Essential Terms used in Hashing Technique
Following are the various terms or terminologies used in this technique:
- Bucket Overflow: Bucket overflow is that condition when buckets are filled with the hash result. It is the stage of fatal for any static function.
- Data Bucket: That location of memory where the hash file stored the records. It is also referred to as a Unit of storage.
- Double Hashing: It is a computer programming method, which is similar to the method of linear probing.
- Hash function: This mapping function matches all the set of search keys to those addresses where the actual records are located. It is an easy mathematics function.
- Hash Index: Hash Index is an address of the block of data. It comes from the prefix of the hash value.
- Key: A key in the Database Management system (DBMS) is a field or set of fields that helps the relational database users to uniquely identify the row/records of the database table.
- Linear Probing: It is a concept in which the next available block of data is used for inserting the new record instead of overwriting the older data block.
- Quadratic Probing: It is a method that helps users to determine or find the address of a new data bucket.
Types of Hashing
In the database management system, hashing is mainly categorized into the following two types:
1. Static Hashing
2. Dynamic Hashing
In this type of hashing, the address of the resultant data bucket always will be the same. Let’s take an example; if we want to generate the address for Product_ID = 76 using the mod (5) hash function, it always provides the result in the same bucket address as 3. In memory, the number of data buckets always remains the same or constant.
Operations of Static Hashing
Following are the four operations in the static hashing:
1. Search a Record
2. Insert a Record
3. Delete a Record
4. Update a Record
Search a Record
When we need to search a record, then the same hash function helps us retrieve the bucket’s address where the data is stored.
Insert a Record
When we need to insert the new record in the table, the hash function automatically generated the address bucket for the record based on the hash key.
Delete a Record
When we want to delete the record from the table, we will read or fetch the record, which we want to be deleted using the hash function.
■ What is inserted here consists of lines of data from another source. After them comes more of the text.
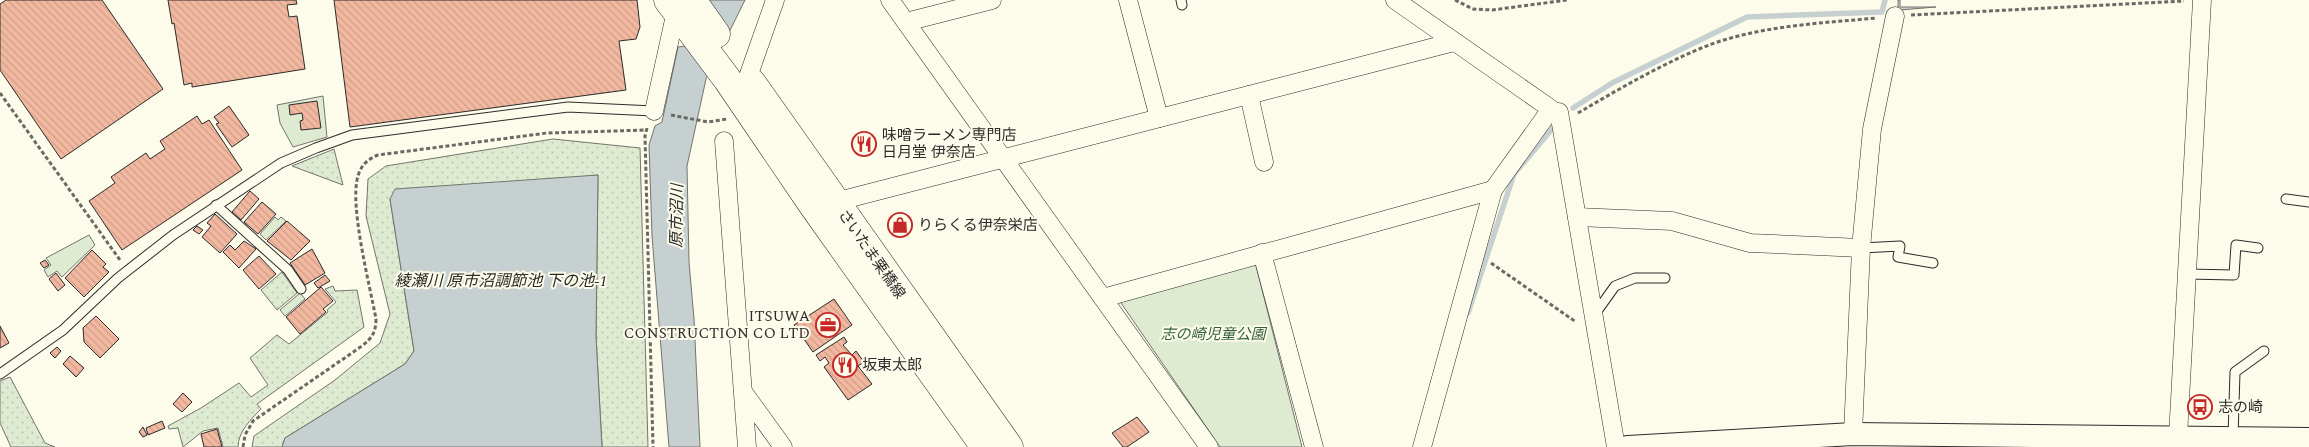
<svg xmlns="http://www.w3.org/2000/svg" width="2309" height="447" font-family="Spectral,'Noto Sans JP',serif">
<defs>
<pattern id="grass-dots" width="8" height="8" patternUnits="userSpaceOnUse" patternTransform="scale(1.25)"><rect width="8" height="8" fill="#deebd1"/><path d="M2 2h.1M6 6h.1" fill="none" stroke="#bfcab4" stroke-width="1.8" stroke-linecap="round"/></pattern>
<pattern id="building-back-hatch" width="6" height="6" patternUnits="userSpaceOnUse" patternTransform="scale(1.25)"><rect width="6" height="6" fill="#f2b8a0"/><path d="M-1 5l2 2M0 0l6 6M5-1l2 2" fill="none" stroke="#d09e8a"/></pattern>
</defs>
<rect width="100%" height="100%" fill="#fdfbea"/>
<g fill="url(#grass-dots)" stroke="#74746e">
<polygon points="553,139 640,148 648,447 602,447 596,337 598,175 390,199 414,351 405,364 285,438 282,447 252,447 254,436 335,380 380,343 390,314 366,216 368,179 386,166"/>
<polygon points="334,149 343,185 292,166"/>
<polygon points="282,272 297,293 277,310 261,290"/>
<path d="M333,286L335,291L357,290L364,327L257,404L261,409C251,419 238,432 238,447H223L218,428L203,431L183,447L178,428L169,429L168,426L201,408L239,383L251,397L268,385L250,358L277,335L289,344L328,312L327,310L336,302L325,289Z"/>
<polygon points="10,377 45,443 55,447 11,447 0,423 0,381"/>
</g>
<g fill="#deebd1" stroke="#74746e">
<polygon points="323,96 327,137 293,147 280,123 277,105"/>
<polygon points="275,217 278,220 281,217 286,221 266,240 260,234"/>
<polygon points="89,235 95,245 62,277 57,271 48,277 44,270 51,265 46,258"/>
<polygon points="1255,262 1302,447 1220,447 1119,300"/>
<polygon points="300,293 305,299 285,316 280,310"/>
</g>
<g fill="#c7d0d0" stroke="#74746e">
<polygon points="705,0 745,0 706,79 687,166 689,262 694,319 700,447 669,447 652,236 649,145 655,126 662,122 678,47 685,46"/>
<polygon points="1898,0 1900,0 1900,7 1936,7 1900,10 1898,9"/>
<polygon points="598,175 596,337 602,447 282,447 285,438 405,364 414,351 390,199 395,189"/>
</g>
<g fill="none" stroke-linecap="round" stroke-linejoin="round">
<g stroke="#c7d0d0" stroke-width="5.5">
<polyline points="1573,108 1612,83 1747,17 1882,12 1885,0"/>
<polyline points="1468,313 1514,174 1552,129"/>
</g>
</g>
<g fill="url(#building-back-hatch)" stroke="#2b2b2b">
<polygon points="6,0 102,0 163,89 61,159 0,70 0,4"/>
<polygon points="168,0 296,0 297,4 287,5 289,17 297,16 305,69 192,87 192,83 184,85 174,23 172,24"/>
<polygon points="334,0 637,0 640,27 636,39 619,41 626,90 350,127"/>
<polygon points="317,101 321,128 301,130 300,121 303,120 302,113 290,115 289,105"/>
<polygon points="229,106 249,135 232,147 216,124 219,123 214,117"/>
<polygon points="197,116 202,124 209,120 242,170 122,250 89,201 115,183 111,177 146,153 150,159 165,149 160,141"/>
<polygon points="250,191 259,199 241,220 232,212"/>
<polygon points="262,202 276,214 258,234 244,222"/>
<polygon points="215,214 237,234 220,253 202,237 211,226 207,223"/>
<polygon points="287,221 310,241 291,260 267,241"/>
<polygon points="197,226 203,230 199,234 193,230"/>
<polygon points="244,241 256,249 239,268 223,252 230,245 235,250"/>
<polygon points="312,249 325,273 305,285 290,263"/>
<polygon points="92,250 106,264 103,267 109,272 84,297 65,278"/>
<polygon points="259,256 276,274 259,289 243,270"/>
<polygon points="45,260 49,265 44,268 40,263"/>
<polygon points="56,273 65,285 58,291 49,279"/>
<polygon points="325,275 330,281 318,288 314,283"/>
<polygon points="321,287 333,301 323,309 326,312 300,334 286,317"/>
<polygon points="834,299 852,325 813,352 794,325"/>
<polygon points="96,316 119,339 100,358 84,342 83,328"/>
<polygon points="0,326 9,343 0,348"/>
<polygon points="844,337 847,342 843,345 852,355 856,351 864,362 858,366 872,384 848,400 824,367 829,363 825,357 820,361 816,355"/>
<polygon points="57,347 61,351 55,358 50,353"/>
<polygon points="70,356 84,368 76,377 63,364"/>
<polygon points="183,393 192,402 182,412 173,404"/>
<polygon points="1137,417 1149,432 1127,447 1123,447 1112,433"/>
<polygon points="162,421 165,428 148,435 146,428"/>
<polygon points="143,427 147,435 143,437 139,432"/>
<polygon points="217,429 222,447 204,447 201,434"/>
</g>
<g fill="none" stroke-linecap="round" stroke-linejoin="round">
<defs>
<g id="service">
<polyline points="1181,0 1182,5"/>
<polyline points="2286,199 2309,202"/>
<polyline points="216,205 288,270 301,289"/>
<polyline points="1861,248 1900,246 1898,257 1933,263"/>
<polyline points="2187,274 2234,275 2236,245 2258,248"/>
<polyline points="1595,314 1615,286 1635,278 1665,278"/>
<polyline points="0,374 63,330 118,278 173,235 281,163 316,148 352,135 568,107 654,111"/>
<polyline points="2233,437 2235,372 2264,351"/>
</g>
<g id="minor">
<polyline points="890,0 1209,447"/>
<polyline points="1128,0 1159,118"/>
<polyline points="1395,0 1551,109 1493,190 1422,447"/>
<polyline points="906,22 992,0"/>
<polyline points="748,77 775,0"/>
<polyline points="1249,95 1264,162"/>
<polyline points="654,111 676,11"/>
<polyline points="1559,112 1616,447"/>
<polyline points="724,141 747,447"/>
<polyline points="827,204 1454,42"/>
<polyline points="1577,217 1672,221 1750,243 1861,248"/>
<polyline points="1262,253 1314,447"/>
<polyline points="1103,298 1493,190"/>
<polyline points="744,393 783,447"/>
<polyline points="1853,434 1861,248 1872,129 1895,16"/>
<polyline points="2178,436 2202,0"/>
</g>
<polyline id="tertiary" points="1628,447 1853,434 2309,439"/>
<g id="primary">
<polyline points="668,0 727,79 814,207 985,447"/>
<polyline points="692,0 716,34"/>
<polyline points="752,83 1009,447"/>
</g>
</defs>
<use href="#service" stroke="#2b2b2b" stroke-width="11"/>
<use href="#minor" stroke="#2b2b2b" stroke-width="19"/>
<use href="#tertiary" stroke="#2b2b2b" stroke-width="24"/>
<use href="#primary" stroke="#2b2b2b" stroke-width="29"/>
<g stroke="#6a6964" stroke-width="3" stroke-dasharray="4 2.5" stroke-linecap="butt">
<polyline points="1455,0 1473,9 1492,10 1567,0"/>
<polyline points="1911,15 2184,1"/>
<polyline points="0,93 120,260"/>
<path d="M1578,113C1619,89 1660,65 1704,47C1756,26 1822,23 1877,18"/>
<polyline points="671,115 708,122 727,119"/>
<polyline points="647,128 645,136 653,447"/>
<polyline points="1491,263 1576,322"/>
<path d="M243,447L245,435L253,421L362,346C372,338 376,332 376,319C370,286 349,205 358,176C361,165 368,159 378,155L547,133L647,130"/>
</g>
<use href="#service" stroke="#fdfbea" stroke-width="9"/>
<use href="#minor" stroke="#fdfbea" stroke-width="18"/>
<use href="#tertiary" stroke="#fdfbea" stroke-width="22"/>
<use href="#primary" stroke="#fdfbea" stroke-width="28"/>
</g>
<defs>
<symbol id="restaurant-ring" viewBox="-11 -11 22 22"><circle r="9.5" fill="#fdfbea" stroke="#c62828" stroke-width="1.5"/><path d="M-5-6h1v4h1v-4h1v4h1v-4h1v5L-1.5 .5V6h-2V.5L-5-1ZM5-6V6H3V1.5H1.5Q1.5-4 5-6Z" fill="#c62828"/></symbol>
<symbol id="shop-ring" viewBox="-11 -11 22 22"><circle r="9.5" fill="#fdfbea" stroke="#c62828" stroke-width="1.5"/><path d="M-5-2.5h2.3a2.7 3.5 0 0 1 5.4 0H5L5.5 6h-11ZM-1.5-2.5h3a1.5 2.3 0 0 0-3 0Z" fill="#c62828"/></symbol>
<symbol id="office-ring" viewBox="-11 -11 22 22"><circle r="9.5" fill="#fdfbea" stroke="#c62828" stroke-width="1.5"/><path d="M-6-3h4V-5.5h4V-3h4V5H-6ZM-1-4.5V-3h2v-1.5ZM-6 0V1H6V0Z" fill="#c62828"/></symbol>
<symbol id="bus-ring" viewBox="-11 -11 22 22"><circle r="9.5" fill="#fdfbea" stroke="#c62828" stroke-width="1.5"/><path d="M-5-6H5V4H4V6H2V4H-2V6H-4V4H-5ZM-3.5-4V0h7V-4ZM-3.5 1.2v1.5H-2V1.2ZM2 1.2v1.5H3.5V1.2Z" fill="#c62828"/></symbol>
</defs>
<g fill-rule="evenodd">
<use href="#restaurant-ring" x="850" y="130" width="28" height="28"/>
<use href="#shop-ring" x="886" y="211" width="28" height="28"/>
<use href="#office-ring" x="814" y="311" width="28" height="28"/>
<use href="#restaurant-ring" x="831" y="351" width="28" height="28"/>
<use href="#bus-ring" x="2186" y="393" width="28" height="28"/>
</g>
<g text-anchor="middle" stroke-width="4" stroke-linejoin="round" paint-order="stroke">
<g font-size="15" fill="#2b2b2b" stroke="#fdfbea" text-anchor="start">
<text x="882" y="140">味噌ラーメン専門店<tspan x="882" dy="17">日月堂 伊奈店</tspan></text>
<text x="918" y="230">りらくる伊奈栄店</text>
<text x="810" y="321" text-anchor="end">ITSUWA<tspan x="810" dy="17">CONSTRUCTION CO LTD</tspan></text>
<text x="862" y="370">坂東太郎</text>
<text x="2218" y="412">志の崎</text>
</g>
<g font-size="15" fill="#2b2b2b" stroke="#fdfbea">
<text transform="translate(872 254) rotate(55)" y="5">さいたま栗橋線</text>
</g>
<g font-size="15" font-style="italic" fill="#34623c" stroke="#fdfbea">
<text x="1213" y="339">志の崎児童公園</text>
</g>
<g font-size="16" font-style="italic" fill="#2b2b2b" stroke="#fdfbea">
<text transform="translate(676 216) rotate(-89)" y="6">原市沼川</text>
<text x="501" y="286">綾瀬川 原市沼調節池 下の池-1</text>
</g>
</g>
</svg>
And, after that, we have to remove the record for that memory address.
Update a Record
When we want to update the existing record in the table, then, by using the hash function firstly, we have to search the record, which is to be updated. Then the data record is updated automatically.
Following are the two different methods which overcome the problem of bucket overflow situation:
1. Open Hashing
2. Closed Hashing
In this method of hashing, the next free data block is selected for entering the new record, rather than overwriting the data to the previous block. This mechanism or method is also known as linear probing.
Example of open hashing: Suppose C2 is a new record that we want to insert, then the hash function generates the address as 301 for the record C2. But the generated address is already full. So, this method searches the next free data bucket, which is 601 and allocates the record C2 to it.
In this method of hashing, when the data bucket is filled with data, then the new bucket is selected for the same hash result and is linked with the previously filled bucket. This mechanism is called as Overflow-Chaining.
Example of Closed Hashing: Suppose C3 is a new record, which we want to insert into the table. Then, the static hash function automatically generates the address as 130. But, this data bucket is full and cannot receive new data for storing. So, closed hashing adds the new data bucket at the end of 130 and automatically links it. And, then the new C3 record is entered into the new data bucket.
This type of hashing is introduced to solve the basic problem of static hashing. The problem of static hashing technique is that it does not reduce or enlarge its size dynamically according to the database size.
In this type of hashing, the data buckets are dynamically added or removed as the records in the database increase or decrease. This type of hashing is also called as extended hashing. The hash function is created for generating a large number of values.